- _Activities_
1. Which functions and methods are defined in the code of the BoundedTaskGroup post?
2. Print the part of the BoundedTaskGroup post between "If people think" and "super().__init__(*args)", inclusive.

[[ Excerpt, beginning ]]

BoundedTaskGroup to control parallelism

alexmac · May 27, 2023, 9:14pm

Whenever using asyncio.gather or a TaskGroup I find myself wrapping everything within a Semaphore. I’d rather just pass in my desired level of parallelism to the TaskGroup, or use a variant that wraps tasks on my behalf.

If people think this would make sense as a patch on the TaskGroup, or another subclass included in the stdlib I’ll have a go at making a PR. Here’s a simple example of what I mean:

import asyncio

async def test(i):
    print(f'running {i}')
    await asyncio.sleep(1)

class BoundedTaskGroup(asyncio.TaskGroup):
    def __init__(self, *args, max_parallelism = 0, **kwargs):
        super().__init__(*args)
        if max_parallelism:
            self._sem = asyncio.Semaphore(max_parallelism)
        else:
            self._sem = None
    
    def create_task(self, coro, *args, **kwargs):
        if self._sem:
            async def _wrapped_coro(sem, coro):
                async with sem:
                    return await coro
            coro = _wrapped_coro(self._sem, coro)

[[ Excerpt, end ]]
[[ Data to examine, beginning ]]

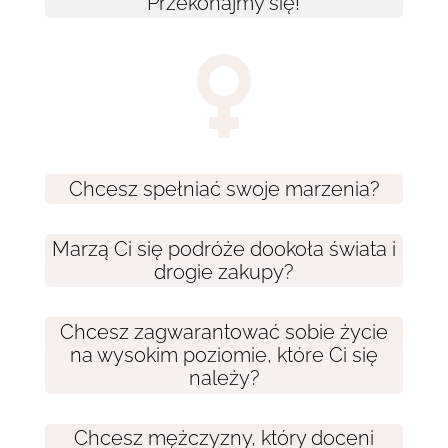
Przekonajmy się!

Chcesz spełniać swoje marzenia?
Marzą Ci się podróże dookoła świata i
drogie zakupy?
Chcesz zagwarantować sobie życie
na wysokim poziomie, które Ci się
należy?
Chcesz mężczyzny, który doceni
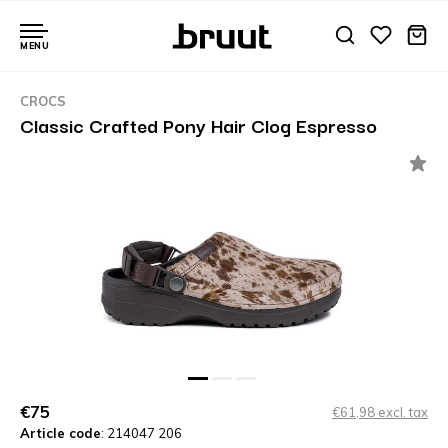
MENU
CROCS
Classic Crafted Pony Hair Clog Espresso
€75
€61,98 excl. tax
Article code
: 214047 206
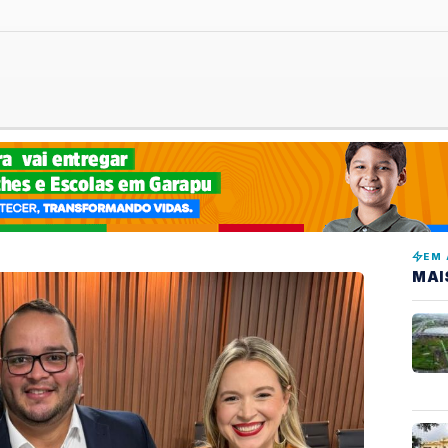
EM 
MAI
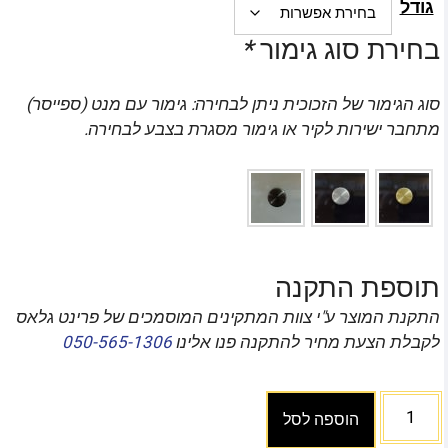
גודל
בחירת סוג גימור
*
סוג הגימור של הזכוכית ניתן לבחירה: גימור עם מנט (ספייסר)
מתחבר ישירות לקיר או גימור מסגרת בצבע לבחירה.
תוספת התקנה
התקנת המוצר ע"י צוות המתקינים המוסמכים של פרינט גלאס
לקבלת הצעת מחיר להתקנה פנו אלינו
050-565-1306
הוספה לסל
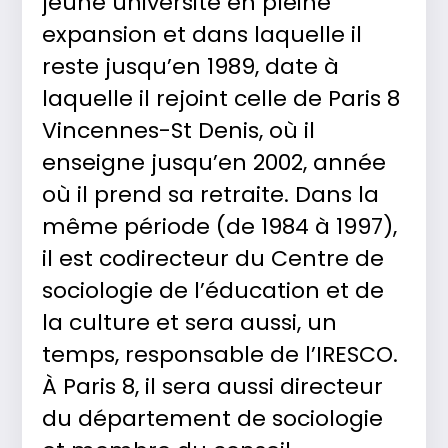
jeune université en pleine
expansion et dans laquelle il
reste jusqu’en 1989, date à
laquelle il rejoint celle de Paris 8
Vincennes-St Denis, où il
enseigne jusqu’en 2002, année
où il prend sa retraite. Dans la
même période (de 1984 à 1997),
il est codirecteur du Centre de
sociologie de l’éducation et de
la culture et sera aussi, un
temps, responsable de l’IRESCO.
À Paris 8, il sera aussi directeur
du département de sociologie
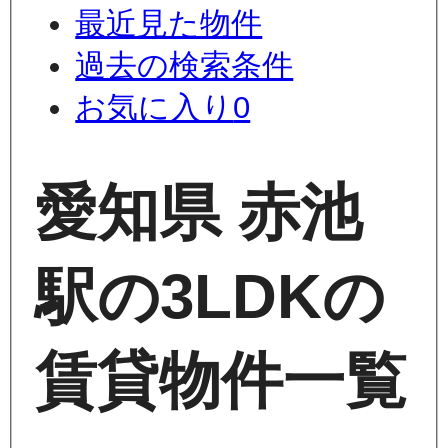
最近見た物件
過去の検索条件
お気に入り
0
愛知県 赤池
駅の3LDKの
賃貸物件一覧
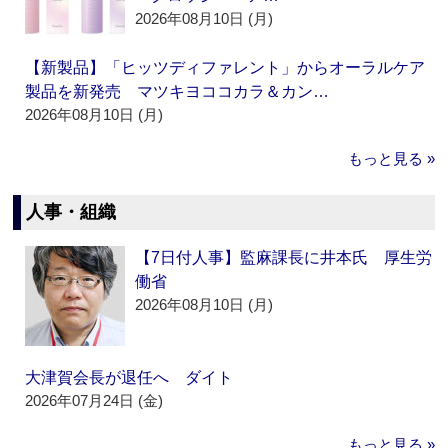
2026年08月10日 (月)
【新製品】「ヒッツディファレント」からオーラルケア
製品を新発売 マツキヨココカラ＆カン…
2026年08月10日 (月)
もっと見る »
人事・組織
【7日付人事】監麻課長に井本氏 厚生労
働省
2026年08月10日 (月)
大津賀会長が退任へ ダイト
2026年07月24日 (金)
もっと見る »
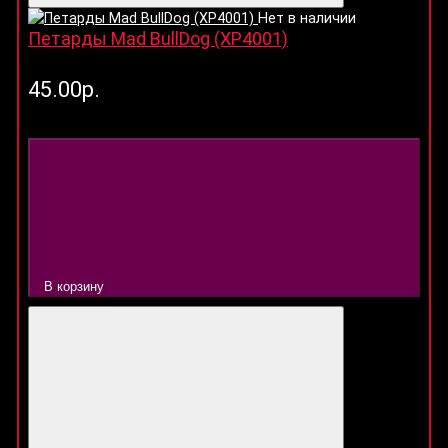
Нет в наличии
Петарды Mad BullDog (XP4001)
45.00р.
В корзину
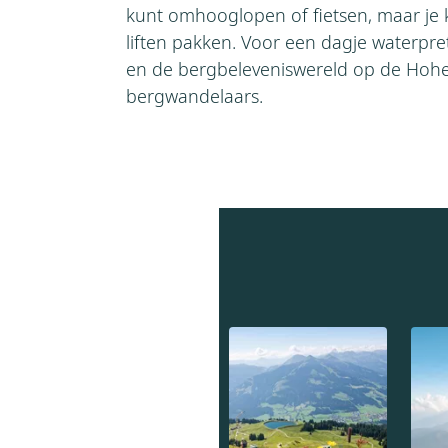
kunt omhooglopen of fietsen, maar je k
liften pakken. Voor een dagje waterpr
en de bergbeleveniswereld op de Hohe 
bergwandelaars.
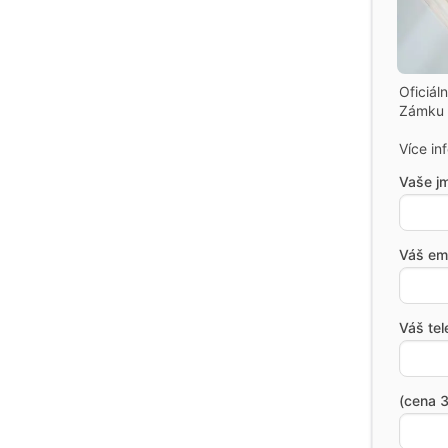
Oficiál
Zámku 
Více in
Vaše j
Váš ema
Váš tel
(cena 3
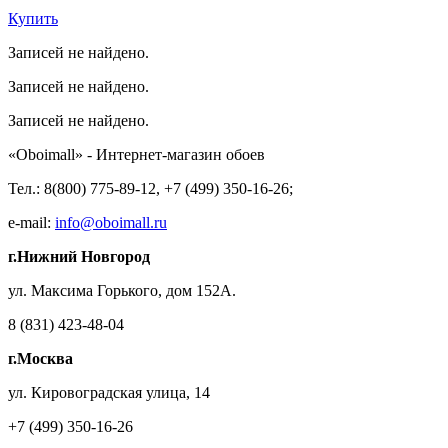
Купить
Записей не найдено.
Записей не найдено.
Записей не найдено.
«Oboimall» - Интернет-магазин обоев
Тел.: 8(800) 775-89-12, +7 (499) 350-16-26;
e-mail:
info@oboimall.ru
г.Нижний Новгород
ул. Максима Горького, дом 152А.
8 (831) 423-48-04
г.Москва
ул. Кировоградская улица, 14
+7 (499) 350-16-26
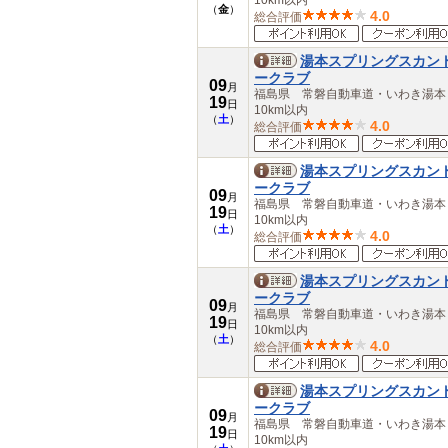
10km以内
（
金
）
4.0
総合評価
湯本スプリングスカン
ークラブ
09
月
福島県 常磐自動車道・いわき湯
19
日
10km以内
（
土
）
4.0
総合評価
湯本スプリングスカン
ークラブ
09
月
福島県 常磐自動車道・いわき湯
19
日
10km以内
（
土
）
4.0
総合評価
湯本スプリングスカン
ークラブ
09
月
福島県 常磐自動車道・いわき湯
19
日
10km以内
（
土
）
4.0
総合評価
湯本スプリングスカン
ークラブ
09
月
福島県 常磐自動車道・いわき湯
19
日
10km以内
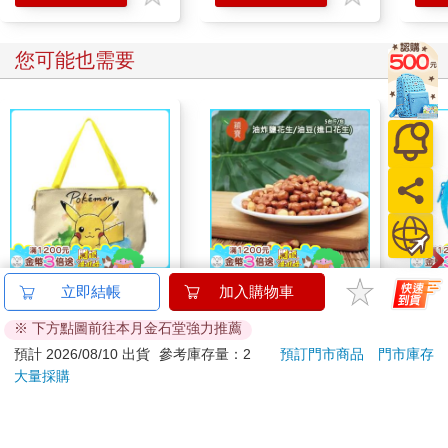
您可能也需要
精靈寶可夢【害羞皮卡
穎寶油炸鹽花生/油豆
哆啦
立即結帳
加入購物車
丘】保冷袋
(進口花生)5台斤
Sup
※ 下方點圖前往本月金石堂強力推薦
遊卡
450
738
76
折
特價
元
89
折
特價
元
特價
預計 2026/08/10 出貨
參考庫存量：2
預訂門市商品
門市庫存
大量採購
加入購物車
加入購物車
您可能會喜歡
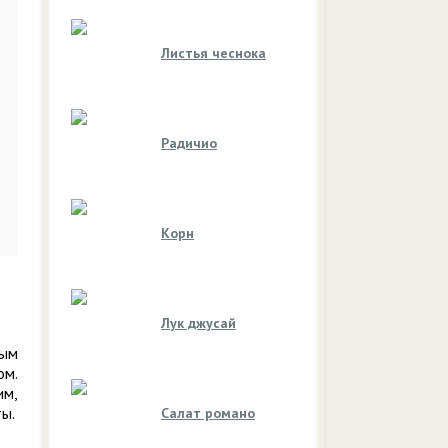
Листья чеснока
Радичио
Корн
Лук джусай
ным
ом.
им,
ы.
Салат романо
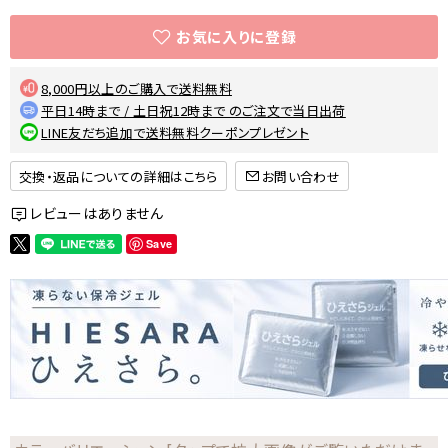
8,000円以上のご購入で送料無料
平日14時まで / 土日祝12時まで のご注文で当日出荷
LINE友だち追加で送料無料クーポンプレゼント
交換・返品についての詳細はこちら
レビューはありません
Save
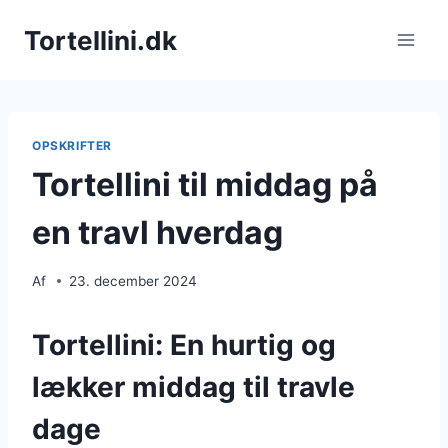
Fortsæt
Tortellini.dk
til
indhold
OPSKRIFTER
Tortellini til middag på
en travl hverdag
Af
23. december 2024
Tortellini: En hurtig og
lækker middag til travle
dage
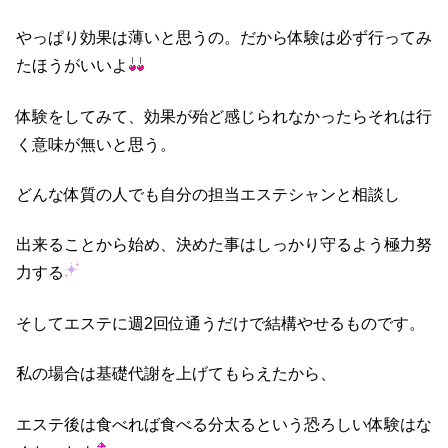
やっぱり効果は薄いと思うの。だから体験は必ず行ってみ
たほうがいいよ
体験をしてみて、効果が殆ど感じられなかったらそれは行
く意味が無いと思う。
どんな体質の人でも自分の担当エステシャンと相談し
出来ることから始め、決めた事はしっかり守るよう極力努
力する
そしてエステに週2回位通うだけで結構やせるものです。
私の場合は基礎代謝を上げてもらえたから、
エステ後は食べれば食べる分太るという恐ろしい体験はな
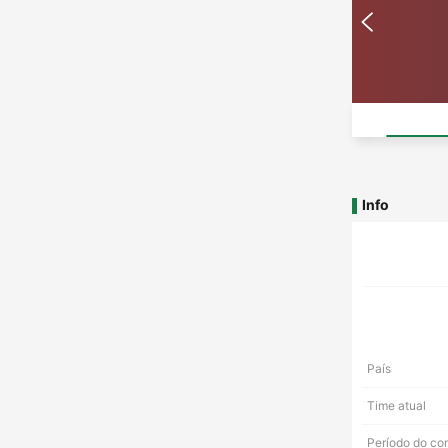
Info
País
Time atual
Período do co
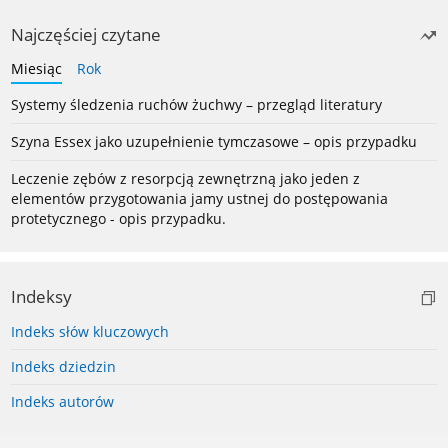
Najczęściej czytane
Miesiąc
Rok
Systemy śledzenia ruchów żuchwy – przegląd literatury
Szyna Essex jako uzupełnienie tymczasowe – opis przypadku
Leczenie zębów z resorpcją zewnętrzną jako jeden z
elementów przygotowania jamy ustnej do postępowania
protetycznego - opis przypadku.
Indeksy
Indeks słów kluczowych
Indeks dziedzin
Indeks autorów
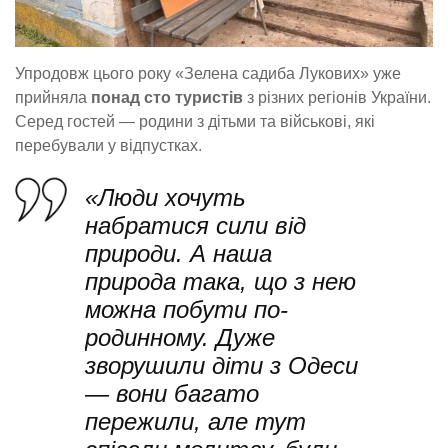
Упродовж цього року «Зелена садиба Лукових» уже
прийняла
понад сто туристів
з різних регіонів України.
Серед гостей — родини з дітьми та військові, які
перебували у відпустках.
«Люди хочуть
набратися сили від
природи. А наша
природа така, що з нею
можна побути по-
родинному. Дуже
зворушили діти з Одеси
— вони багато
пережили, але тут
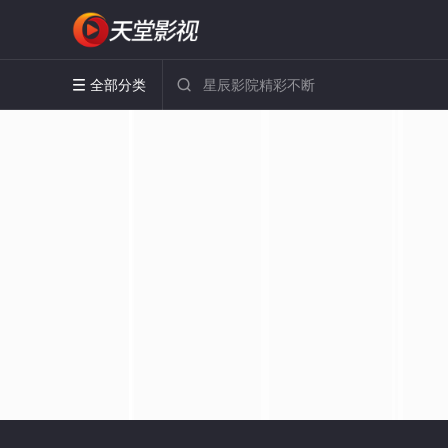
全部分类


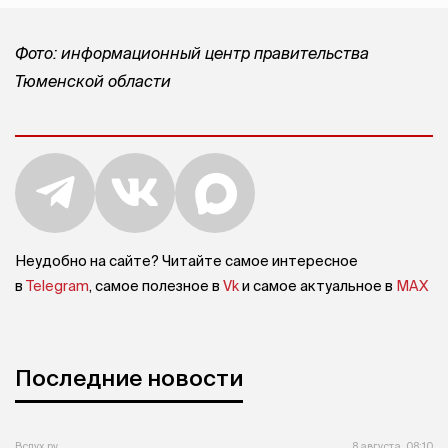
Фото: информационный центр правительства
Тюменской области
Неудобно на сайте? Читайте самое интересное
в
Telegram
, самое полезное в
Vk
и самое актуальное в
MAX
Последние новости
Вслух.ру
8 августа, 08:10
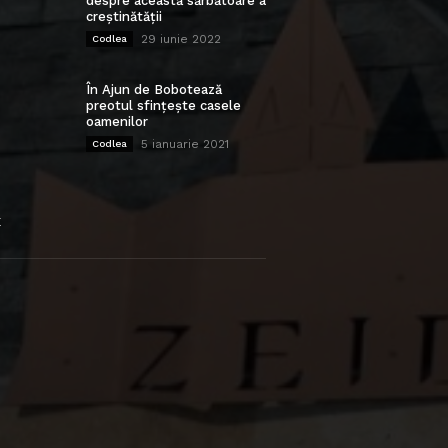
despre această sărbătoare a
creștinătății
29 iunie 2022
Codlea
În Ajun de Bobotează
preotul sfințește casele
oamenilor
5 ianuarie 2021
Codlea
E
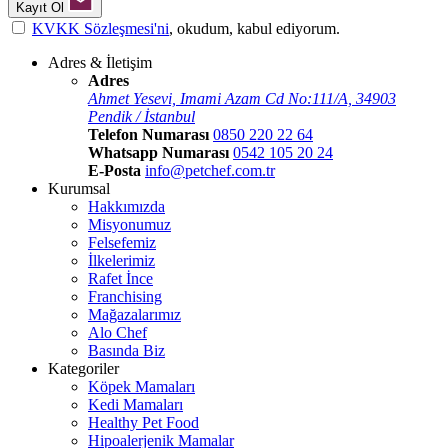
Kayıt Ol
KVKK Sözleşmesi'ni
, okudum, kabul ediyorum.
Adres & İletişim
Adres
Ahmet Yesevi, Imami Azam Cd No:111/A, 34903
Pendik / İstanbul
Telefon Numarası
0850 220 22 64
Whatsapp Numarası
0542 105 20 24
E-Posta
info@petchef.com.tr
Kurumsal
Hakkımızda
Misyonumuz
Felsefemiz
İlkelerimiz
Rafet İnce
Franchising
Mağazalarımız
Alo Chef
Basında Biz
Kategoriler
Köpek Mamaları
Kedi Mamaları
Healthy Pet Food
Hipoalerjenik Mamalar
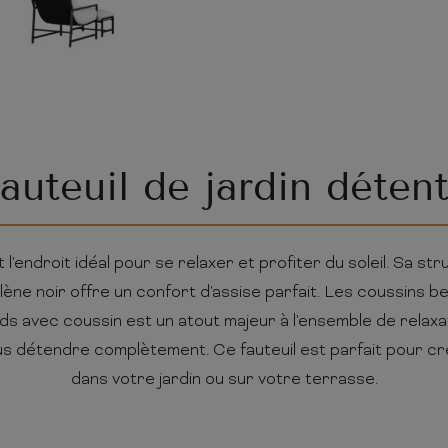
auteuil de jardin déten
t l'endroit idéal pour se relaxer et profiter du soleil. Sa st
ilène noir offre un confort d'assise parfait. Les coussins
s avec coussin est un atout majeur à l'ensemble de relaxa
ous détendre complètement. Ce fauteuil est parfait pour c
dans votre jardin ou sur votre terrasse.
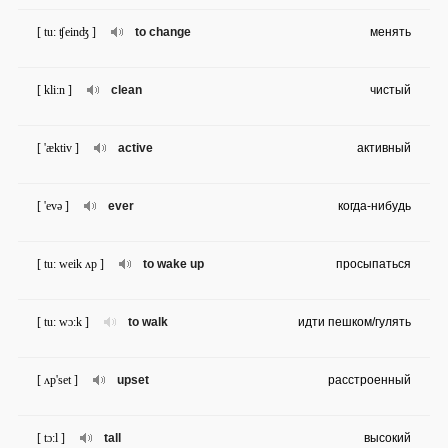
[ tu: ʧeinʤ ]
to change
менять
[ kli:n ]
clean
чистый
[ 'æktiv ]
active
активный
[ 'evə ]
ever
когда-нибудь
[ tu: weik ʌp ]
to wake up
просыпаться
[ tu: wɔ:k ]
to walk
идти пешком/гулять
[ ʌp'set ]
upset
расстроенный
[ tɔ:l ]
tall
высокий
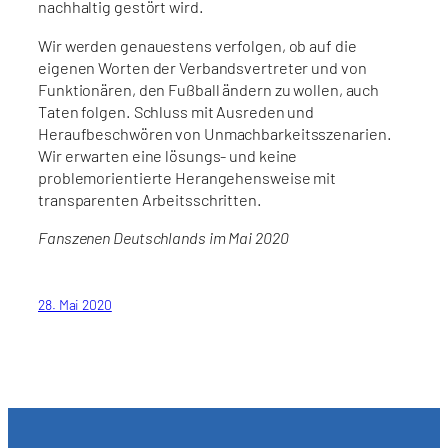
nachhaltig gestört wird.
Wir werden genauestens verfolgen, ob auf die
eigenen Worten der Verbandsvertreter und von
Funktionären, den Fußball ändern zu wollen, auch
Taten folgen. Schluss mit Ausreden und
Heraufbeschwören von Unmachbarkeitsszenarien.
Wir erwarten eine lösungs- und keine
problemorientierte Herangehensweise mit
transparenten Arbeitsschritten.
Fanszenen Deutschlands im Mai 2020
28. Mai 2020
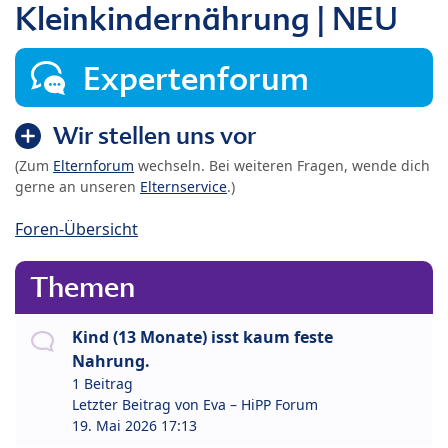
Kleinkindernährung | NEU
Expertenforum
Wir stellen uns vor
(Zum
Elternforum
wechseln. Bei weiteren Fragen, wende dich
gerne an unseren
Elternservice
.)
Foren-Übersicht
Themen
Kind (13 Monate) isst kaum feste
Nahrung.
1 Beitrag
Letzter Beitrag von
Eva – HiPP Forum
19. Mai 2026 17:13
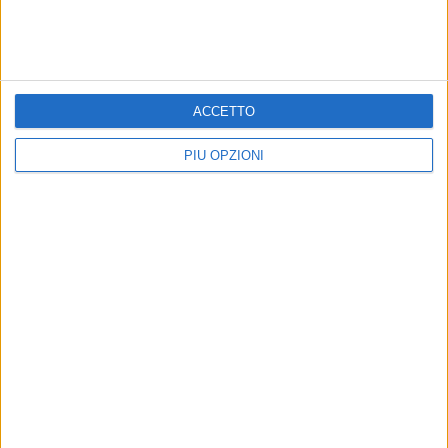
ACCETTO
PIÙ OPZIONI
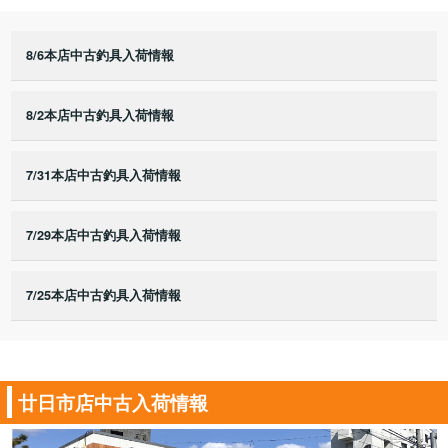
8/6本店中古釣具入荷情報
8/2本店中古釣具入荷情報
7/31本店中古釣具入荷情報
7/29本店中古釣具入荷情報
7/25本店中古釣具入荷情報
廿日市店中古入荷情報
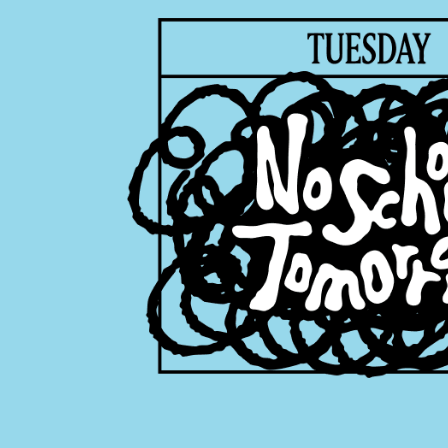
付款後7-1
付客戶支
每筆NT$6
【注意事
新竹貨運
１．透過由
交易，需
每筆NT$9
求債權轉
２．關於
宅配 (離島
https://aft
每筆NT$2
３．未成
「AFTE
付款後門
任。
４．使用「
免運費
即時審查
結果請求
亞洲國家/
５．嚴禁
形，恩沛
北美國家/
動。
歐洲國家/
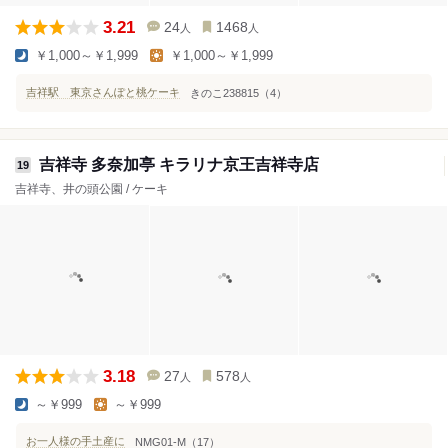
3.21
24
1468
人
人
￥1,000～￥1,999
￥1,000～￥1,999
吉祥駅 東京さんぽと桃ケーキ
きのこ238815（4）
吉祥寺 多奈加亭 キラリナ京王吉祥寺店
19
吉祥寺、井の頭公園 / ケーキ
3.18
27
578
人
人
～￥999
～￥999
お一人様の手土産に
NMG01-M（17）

[[ Data to examine, end ]]

- _Answers to the problems_
1.
- test
- __init__
- create_task
- _wrapped_coro

2.
If people think this would make sense as a patch on the TaskGroup, or another subclass included in the stdlib I’ll have a go at making a PR. Here’s a simple example of what I mean:

import asyncio

async def test(i):
    print(f'running {i}')
    await asyncio.sleep(1)

class BoundedTaskGroup(asyncio.TaskGroup):
    def __init__(self, *args, max_parallelism = 0, **kwargs):
        super().__init__(*args)